Another recent scientific paper raining on the party of the cosmic inflation celebrants is this paper by Hu and others. The BICEP2 findings conflicted with the findings of a much larger scientific team (the Planck team), in regard to something called the tensor-to-scalar ratio. In an attempt to resolve this discrepancy, the BICEP2 team trotted out a kind of farfetched theoretical contraption called the vanishing scalar index running model. But Hu's paper blows the whistle on this, like an NFL official throwing a flag on a football play. Hu's paper points out that when you sum up all the latest observations (from Planck, WMAP, and BICEP2) “the vanishing scalar index running model is strongly disfavored,” with a high three-sigma confidence level (a 99.7% confidence level). 

Hu's paper shows that the BICEP2 team's observations indicate a “blue tilt” in their polarization observations, and the paper notes that “this blue-tilt spectrum is not consistent with the prediction of the standard single field inflationary paradigm.” That's a big downer for the proponents of the cosmic inflation theory, as it seems to suggest that the BICEP2 observations contradict the main predictions of cosmic inflation theory, instead of confirming them. In fact, a few years back this scientific paper ended by saying, “More strikingly, if B-mode polarization is found and is shown to be due to gravitational waves, then if the spectrum is slightly blue one would have falsified the inflationary paradigm.” Such a slightly blue spectrum has apparently being found in the BICEP2 observations, an embarrassment for cosmic inflation proponents who are trying to wiggle their way out of this dilemma.


blue gravity waves
The BICEP2 B-Mode Signal: Slightly blue


Another problem for cosmic inflation advocates is a recent paper on a topic called primordial non-Gaussianity. Primordial perturbations are tiny little lumps in the cosmic background radiation, tiny little blips in the Big Bang believed to be like the seeds of future galaxies. Most versions of the cosmic inflation theory (and basically all of the simplest versions) have predicted that these primordial perturbations should be almost perfectly Gaussian, that is, having the shape of a bell-shaped curve or normal distribution. If, however, scientists find evidence that these primordial perturbations were non-Gaussian, it would almost seem to put the inflation theory on life-support. Primordial non-Gaussianity is like poison to the theory of cosmic inflation. If the cosmic inflation theory is Superman, then primordial non-Gaussianity is kryptonite.

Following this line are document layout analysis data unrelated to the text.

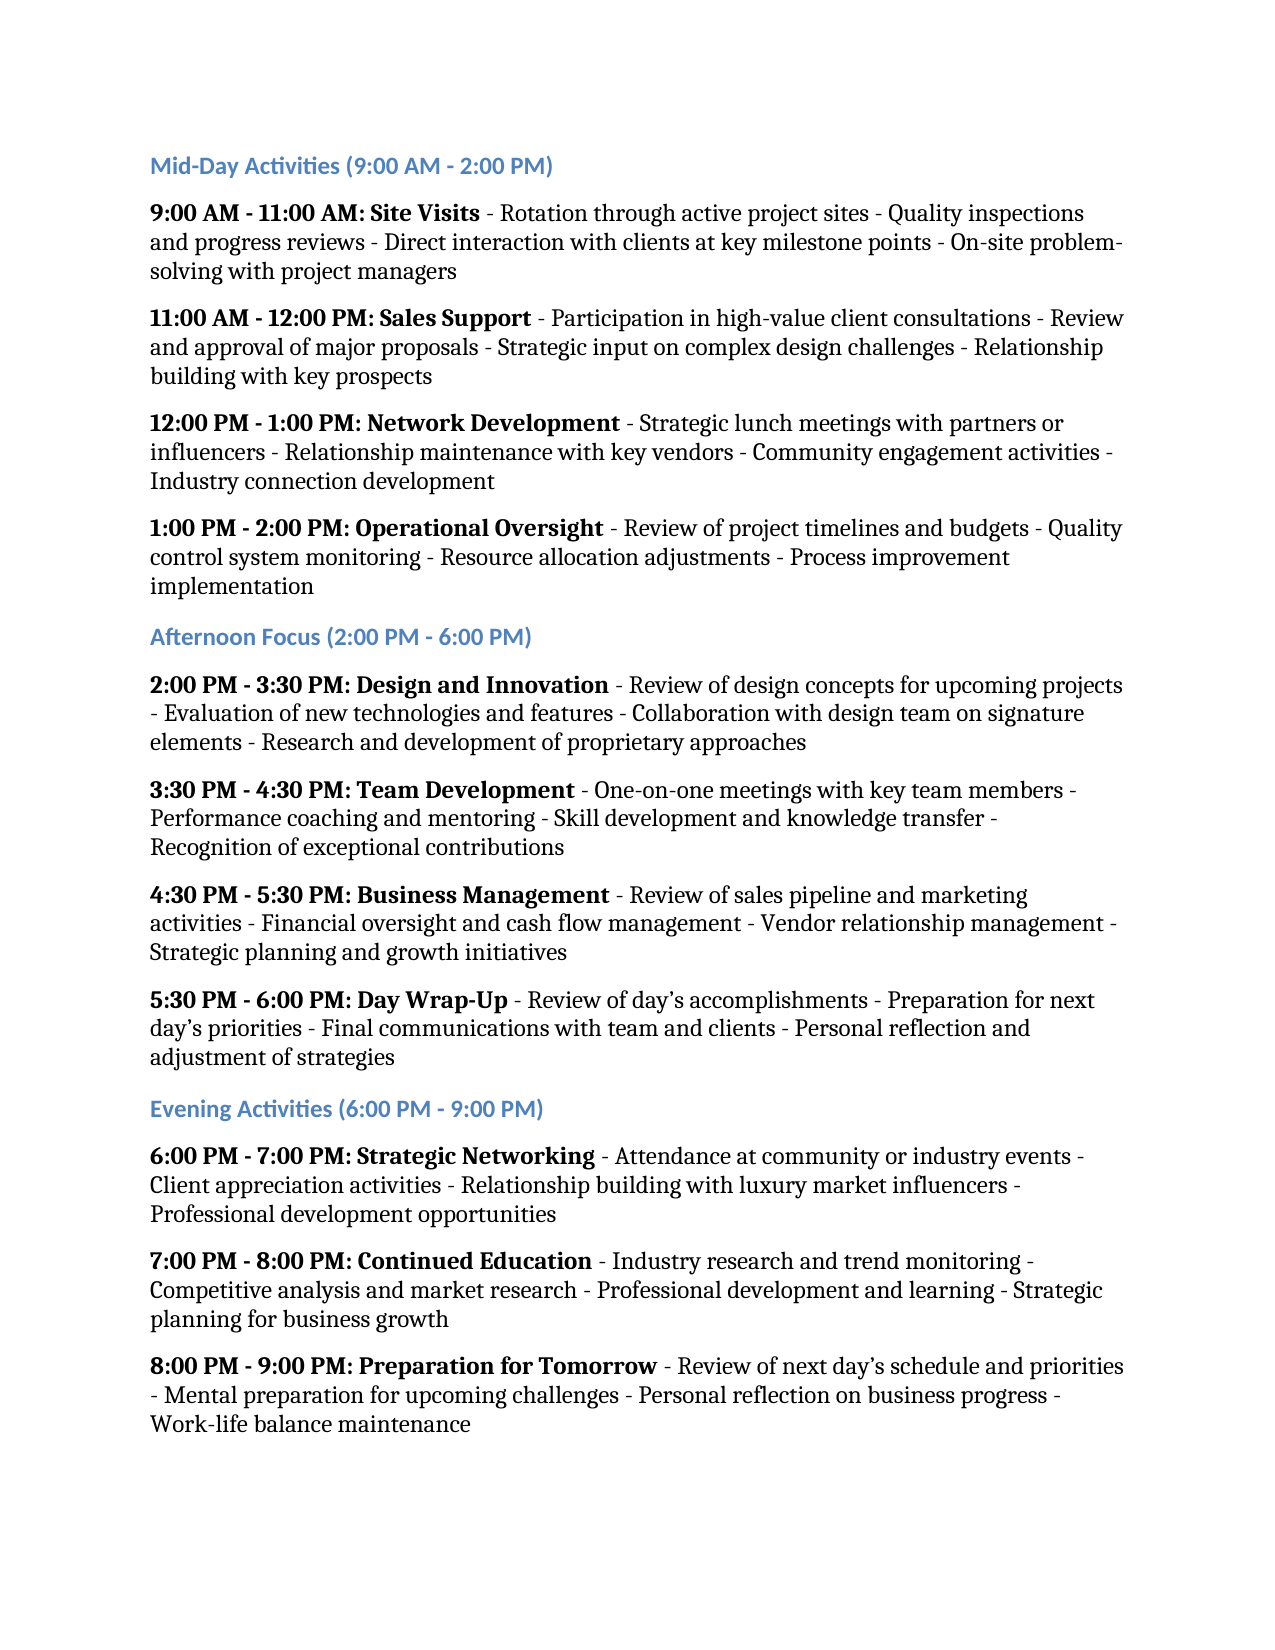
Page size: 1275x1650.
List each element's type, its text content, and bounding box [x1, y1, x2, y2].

text 9:00 AM - 11:00 AM: Site Visits - Rotation through active project sites - Quality inspections and progress reviews - Direct interaction with clients at key milestone points - On-site problem-solving with project managers [150, 199, 1125, 286]
text 5:30 PM - 6:00 PM: Day Wrap-Up - Review of day’s accomplishments - Preparation for next day’s priorities - Final communications with team and clients - Personal reflection and adjustment of strategies [150, 986, 1125, 1072]
text 1:00 PM - 2:00 PM: Operational Oversight - Review of project timelines and budgets - Quality control system monitoring - Resource allocation adjustments - Process improvement implementation [150, 514, 1125, 601]
text 11:00 AM - 12:00 PM: Sales Support - Participation in high-value client consultations - Review and approval of major proposals - Strategic input on complex design challenges - Relationship building with key prospects [150, 304, 1125, 391]
text 4:30 PM - 5:30 PM: Business Management - Review of sales pipeline and marketing activities - Financial oversight and cash flow management - Vendor relationship management - Strategic planning and growth initiatives [150, 881, 1125, 967]
subtitle Afternoon Focus (2:00 PM - 6:00 PM) [150, 621, 1125, 652]
subtitle Mid-Day Activities (9:00 AM - 2:00 PM) [150, 150, 1125, 181]
text 8:00 PM - 9:00 PM: Preparation for Tomorrow - Review of next day’s schedule and priorities - Mental preparation for upcoming challenges - Personal reflection on business progress - Work-life balance maintenance [150, 1352, 1125, 1438]
text 6:00 PM - 7:00 PM: Strategic Networking - Attendance at community or industry events - Client appreciation activities - Relationship building with luxury market influencers - Professional development opportunities [150, 1142, 1125, 1228]
text 3:30 PM - 4:30 PM: Team Development - One-on-one meetings with key team members - Performance coaching and mentoring - Skill development and knowledge transfer - Recognition of exceptional contributions [150, 776, 1125, 862]
text 2:00 PM - 3:30 PM: Design and Innovation - Review of design concepts for upcoming projects - Evaluation of new technologies and features - Collaboration with design team on signature elements - Research and development of proprietary approaches [150, 671, 1125, 757]
subtitle Evening Activities (6:00 PM - 9:00 PM) [150, 1093, 1125, 1123]
text 12:00 PM - 1:00 PM: Network Development - Strategic lunch meetings with partners or influencers - Relationship maintenance with key vendors - Community engagement activities - Industry connection development [150, 409, 1125, 496]
text 7:00 PM - 8:00 PM: Continued Education - Industry research and trend monitoring - Competitive analysis and market research - Professional development and learning - Strategic planning for business growth [150, 1247, 1125, 1333]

The WMAP space satellite observed the cosmic background radiation for nine years. Quite a few scientific papers based on the data from that satellite did actually report evidence for primordial non-Gaussianity, as you can see by reading the papers here. But a team studying data from the Planck satellite reported no evidence of primordial non-Gaussianity. However, the confidence level in their study was low, only 68%.

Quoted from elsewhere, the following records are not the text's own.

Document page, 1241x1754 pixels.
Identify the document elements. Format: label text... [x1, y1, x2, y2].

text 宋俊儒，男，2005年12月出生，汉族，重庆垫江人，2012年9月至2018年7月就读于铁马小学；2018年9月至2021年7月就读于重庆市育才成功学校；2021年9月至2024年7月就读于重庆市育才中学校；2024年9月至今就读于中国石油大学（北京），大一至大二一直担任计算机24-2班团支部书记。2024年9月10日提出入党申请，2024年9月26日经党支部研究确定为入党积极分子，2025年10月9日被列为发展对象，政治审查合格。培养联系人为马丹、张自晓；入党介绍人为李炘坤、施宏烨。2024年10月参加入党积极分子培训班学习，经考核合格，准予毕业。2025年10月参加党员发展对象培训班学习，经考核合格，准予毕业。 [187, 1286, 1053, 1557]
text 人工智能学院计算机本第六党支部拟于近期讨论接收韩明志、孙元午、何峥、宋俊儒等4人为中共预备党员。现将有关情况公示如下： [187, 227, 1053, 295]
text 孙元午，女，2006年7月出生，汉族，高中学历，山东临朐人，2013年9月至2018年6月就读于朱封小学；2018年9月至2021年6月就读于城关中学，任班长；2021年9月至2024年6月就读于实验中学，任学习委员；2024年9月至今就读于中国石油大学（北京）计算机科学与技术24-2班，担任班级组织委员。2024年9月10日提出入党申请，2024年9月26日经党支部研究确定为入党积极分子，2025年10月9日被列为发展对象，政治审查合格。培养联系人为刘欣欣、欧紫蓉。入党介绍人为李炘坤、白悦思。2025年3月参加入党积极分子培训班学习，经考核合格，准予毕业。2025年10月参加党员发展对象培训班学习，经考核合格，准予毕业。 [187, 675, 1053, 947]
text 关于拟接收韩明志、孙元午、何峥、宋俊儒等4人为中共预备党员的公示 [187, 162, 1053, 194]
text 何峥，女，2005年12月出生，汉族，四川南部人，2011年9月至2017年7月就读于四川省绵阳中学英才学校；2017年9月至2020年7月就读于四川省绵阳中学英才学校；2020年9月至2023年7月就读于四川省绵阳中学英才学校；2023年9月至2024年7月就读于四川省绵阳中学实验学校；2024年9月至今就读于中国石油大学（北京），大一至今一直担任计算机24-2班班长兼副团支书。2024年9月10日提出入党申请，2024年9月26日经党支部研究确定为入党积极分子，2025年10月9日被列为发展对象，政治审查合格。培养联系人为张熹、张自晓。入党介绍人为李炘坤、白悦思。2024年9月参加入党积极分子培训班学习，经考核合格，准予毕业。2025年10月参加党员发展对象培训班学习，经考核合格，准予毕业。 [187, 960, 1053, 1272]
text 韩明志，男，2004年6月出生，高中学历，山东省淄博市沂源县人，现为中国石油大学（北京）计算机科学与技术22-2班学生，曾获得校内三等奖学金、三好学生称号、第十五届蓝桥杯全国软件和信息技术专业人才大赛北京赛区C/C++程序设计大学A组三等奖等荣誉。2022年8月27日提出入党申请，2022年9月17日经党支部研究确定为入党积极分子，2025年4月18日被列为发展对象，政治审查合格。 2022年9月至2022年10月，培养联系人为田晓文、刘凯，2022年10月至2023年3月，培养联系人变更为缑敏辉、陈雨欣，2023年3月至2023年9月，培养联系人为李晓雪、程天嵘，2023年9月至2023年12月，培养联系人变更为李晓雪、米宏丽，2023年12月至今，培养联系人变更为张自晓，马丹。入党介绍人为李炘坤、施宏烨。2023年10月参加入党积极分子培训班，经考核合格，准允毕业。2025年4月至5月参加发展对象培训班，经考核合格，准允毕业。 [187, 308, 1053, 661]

But on April 1 of this year a team of scientists reported a study on primordial non-Gaussianity based on quasars. They found a significant degree of primordial non-Gaussianity (between 46 and 158), with a confidence of 95%, much higher than the 65% confidence level reported by the Planck team. These results are rather toxic for the theory of cosmic inflation. They suggest that the main prediction of the typical cosmic inflation theory – almost perfectly Gaussian primordial fluctuations – simply is not true. This paper has received almost no attention from the proponents of cosmic inflation, some of whom seem to fulsomely hail any study that may favor their theory, and pay little attention to studies that conflict with their theory.